-- Exercise --
How many of the lines below contain the string "xmlns", with case counting? Reply with the number only.

Dataset items:
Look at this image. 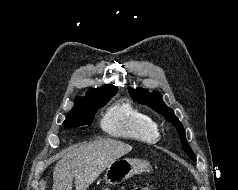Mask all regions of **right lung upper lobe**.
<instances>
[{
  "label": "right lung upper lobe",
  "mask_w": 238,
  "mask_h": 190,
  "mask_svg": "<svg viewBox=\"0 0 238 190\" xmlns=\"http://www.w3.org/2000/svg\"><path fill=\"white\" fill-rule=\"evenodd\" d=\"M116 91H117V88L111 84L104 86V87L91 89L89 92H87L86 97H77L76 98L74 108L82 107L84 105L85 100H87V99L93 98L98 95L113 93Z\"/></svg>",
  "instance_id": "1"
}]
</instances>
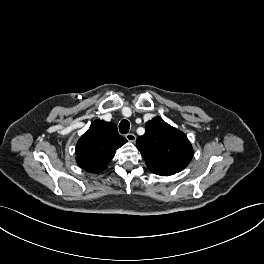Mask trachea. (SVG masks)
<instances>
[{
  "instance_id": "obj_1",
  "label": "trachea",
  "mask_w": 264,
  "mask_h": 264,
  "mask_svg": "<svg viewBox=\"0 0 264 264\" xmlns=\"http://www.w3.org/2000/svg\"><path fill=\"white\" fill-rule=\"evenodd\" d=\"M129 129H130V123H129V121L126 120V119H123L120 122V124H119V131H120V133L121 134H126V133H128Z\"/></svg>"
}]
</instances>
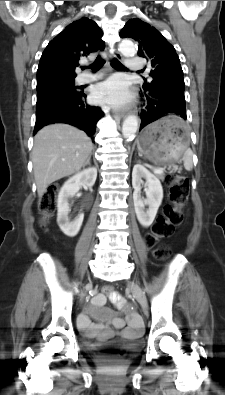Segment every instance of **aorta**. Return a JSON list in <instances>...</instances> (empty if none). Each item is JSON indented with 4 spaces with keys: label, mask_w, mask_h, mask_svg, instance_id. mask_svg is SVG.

==

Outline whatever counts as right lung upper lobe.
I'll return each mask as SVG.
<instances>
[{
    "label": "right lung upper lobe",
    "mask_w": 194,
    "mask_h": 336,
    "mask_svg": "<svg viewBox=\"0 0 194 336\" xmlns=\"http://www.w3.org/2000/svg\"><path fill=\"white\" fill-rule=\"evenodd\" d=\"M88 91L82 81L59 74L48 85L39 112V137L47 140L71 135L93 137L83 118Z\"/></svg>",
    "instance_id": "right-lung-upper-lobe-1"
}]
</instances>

-- Exercise solution --
3